*ABOUT THIS EXERCISE*:
All lines from the one containing "thumb ip: (490, 298)" down to the final line of the entries below: return them exactly.

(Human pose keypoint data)

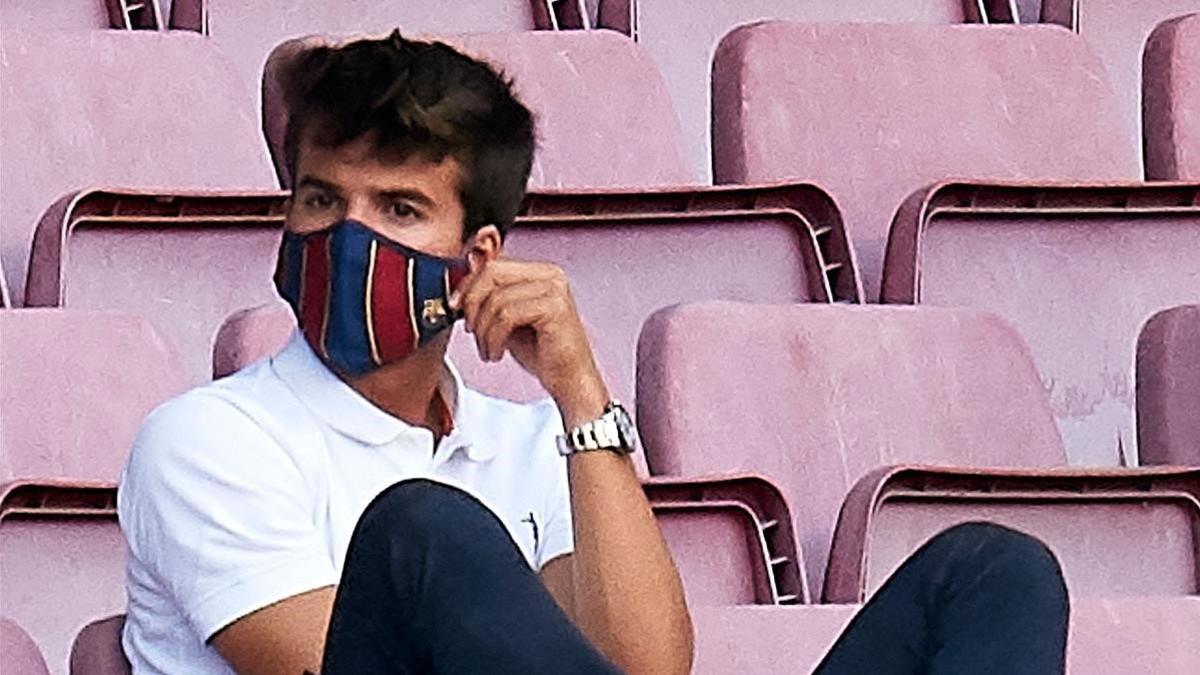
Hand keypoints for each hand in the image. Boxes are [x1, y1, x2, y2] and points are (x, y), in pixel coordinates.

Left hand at [449, 257, 608, 420]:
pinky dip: (494, 337)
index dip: (468, 285)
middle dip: (472, 303)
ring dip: (483, 330)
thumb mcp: (507, 319)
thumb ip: (490, 298)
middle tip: (469, 330)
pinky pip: (507, 316)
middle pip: (492, 273)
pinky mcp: (555, 308)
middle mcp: (550, 274)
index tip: (455, 306)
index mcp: (540, 271)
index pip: (493, 265)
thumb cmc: (541, 351)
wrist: (569, 379)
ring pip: (497, 299)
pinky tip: (497, 352)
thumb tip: (462, 282)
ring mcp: (555, 289)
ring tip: (487, 349)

*REPLY*:
thumb ip: (490, 298)
middle tip: (469, 330)
pinky pip: (507, 316)
middle pip: (492, 273)
pinky mcp: (555, 308)
middle mcp: (550, 274)
index tip: (455, 306)
index mcp: (540, 271)
index pip: (493, 265)
thumb cmc: (541, 351)
wrist: (569, 379)
ring pip: (497, 299)
pinky tip: (497, 352)
thumb tip: (462, 282)
ring mcp: (555, 289)
ring tip: (487, 349)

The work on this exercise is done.